→ Document text:
▬▬▬

# Water softener system and fish



## lkmalawilvr (Jul 29, 2013)

I have a whole house water softener. I have only had my tank since May and live in south Texas. I have been bypassing the system and using untreated water. Now that the temperatures are colder, I can't add straight cold water. I can't use hot water because it has the soft water in the hot water heater. How do others handle this? I thought about getting a Rubbermaid tub, filling it up with water and putting a heater in it to warm water but I need approximately 100 gallons to refill. What do others do?


----------



## DJRansome (Oct 29, 2005)

Since you are doing 50% water changes you need a 50G holding tank so the water can come to room temp inside your house and it will be ready for use.

Or you could do an automatic water change system, change 10% daily and the cold water will be OK.


----------



## cich2it (Jul 23, 2012)

I don't quite understand your bypass system not able to provide heated water.. Did you have this system installed by a professional? If so this person(s) should of been able to accomplish what your specific needs are for your tank.
I have a tankless water system, filtered well water. We had a plumber install a t-bar and also not use copper tubing. Inside the house (under bathroom cabinet) have a lever that is labeled, I can switch to hard water. It then bypasses filtered system, yet continues to another filter (for any other sand, etc) and flows thru to a faucet with hot and cold water. 
Beforehand, I had well water tested, (filtered and non-filtered. along with maintenance testing of filtered soft water on a regular basis.

Believe me I used to fill up tubs from (1) outside faucet, because all other outside had salted water. It was quite a drag, literally :lol: So please if you can try to get someone to take a look at your systems, it will be well worth it. 
Just my 2 cents. Good luck..

Suzy


----------



## lkmalawilvr (Jul 29, 2013)

Both ideas sound awesome. How can I find more information about the automatic water change systems. This is for a freshwater tank, 215 gallon.


----------



## skurj (Oct 30, 2011)

If you aren't changing 30% or more at a time I don't think I'd worry about it. To be safe measure the temperature of your 'cold' water vs tank. I think you would have to add a considerable amount of 'cold' to drop the temperature in that tank before it would have any effect on the health and happiness of the residents.


----------

▬▬▬

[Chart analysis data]

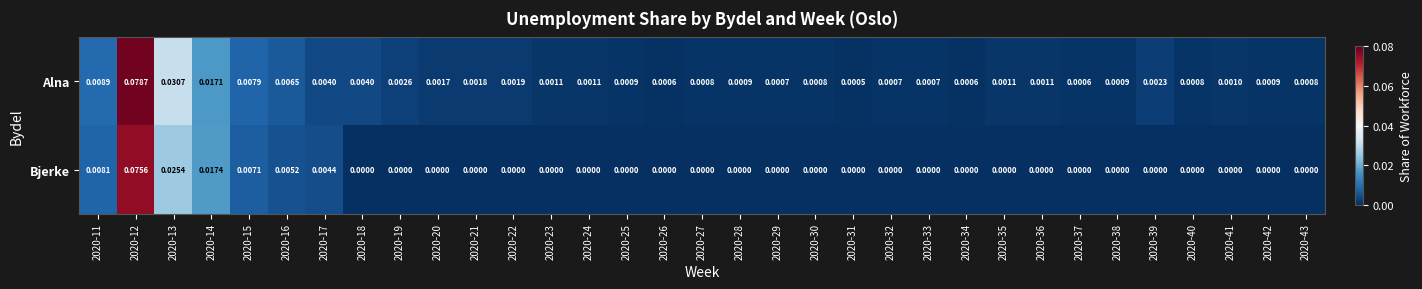

Which series has the largest range (max minus min)?

Alna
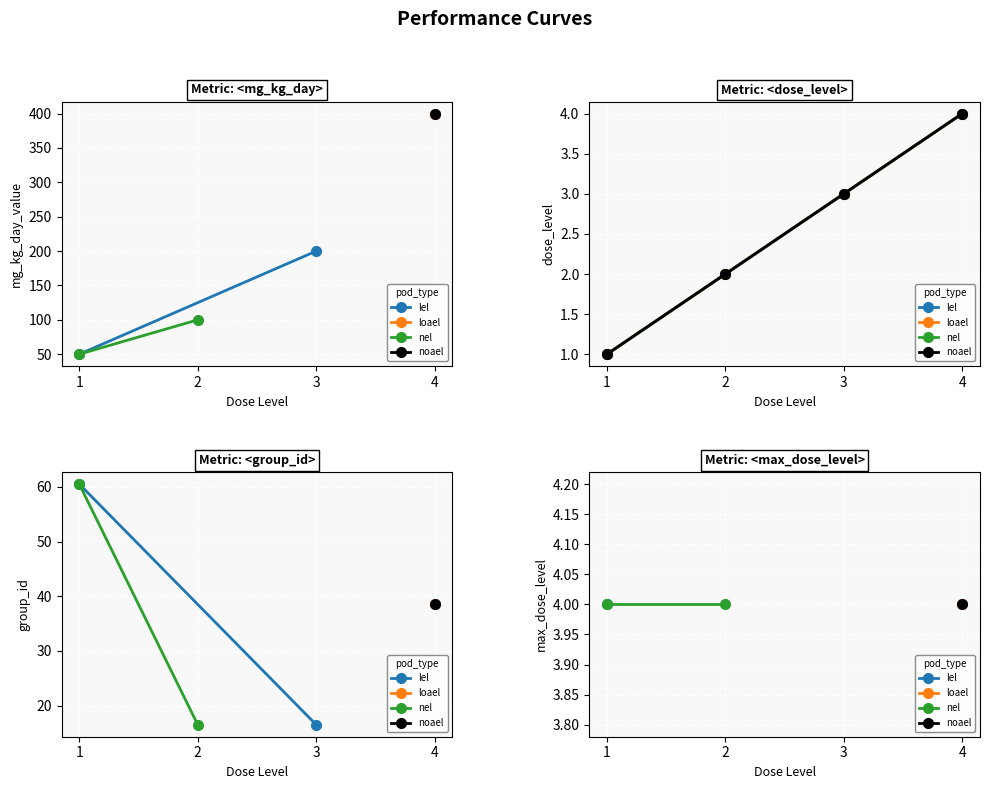

Is this an area chart (filled region under the line)?

No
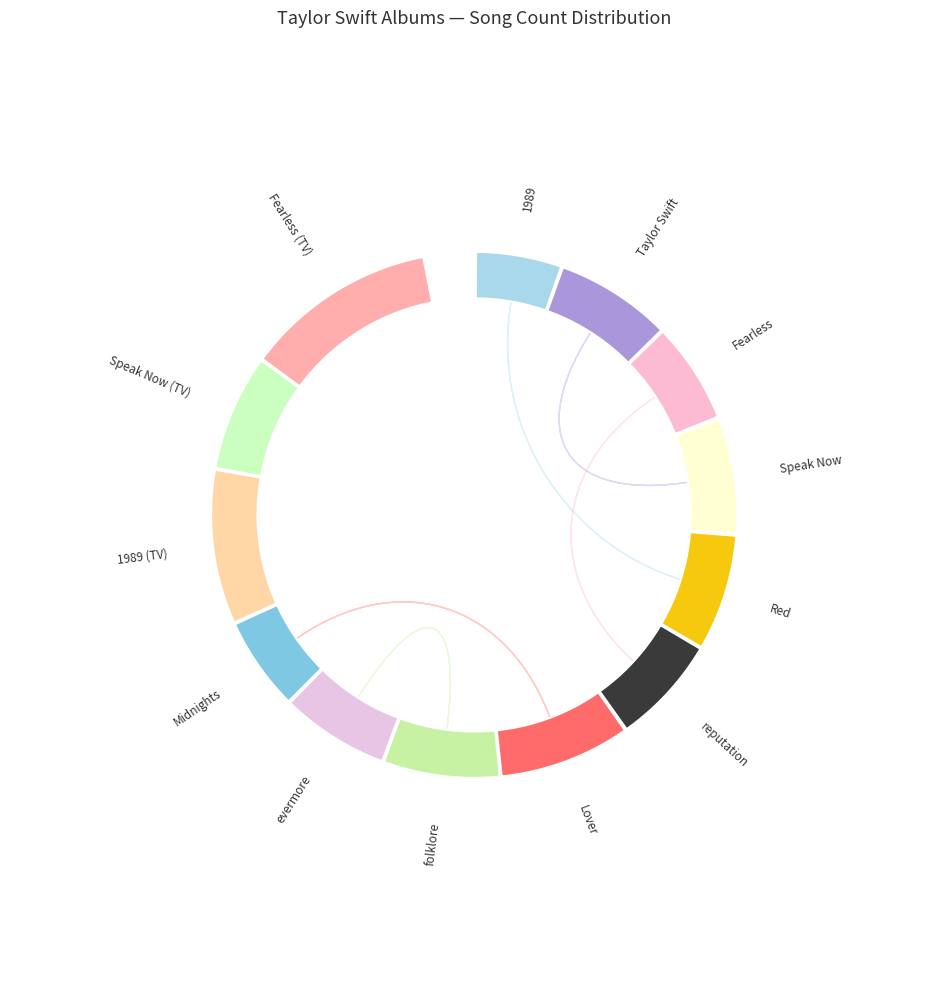

Combined, what portion of the pie is 1989 and Taylor Swift?

11.6%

▬▬▬

→ Description of the task:
Answer these questions about the water softener thread:
1. What size holding tank does DJRansome recommend for 50% water changes?
2. What is the capacity of the freshwater tank that lkmalawilvr describes?
3. What kind of tubing did cich2it's plumber avoid using?

→ Exercise solution:
1. A 50-gallon holding tank.
2. 215 gallons.
3. Copper tubing.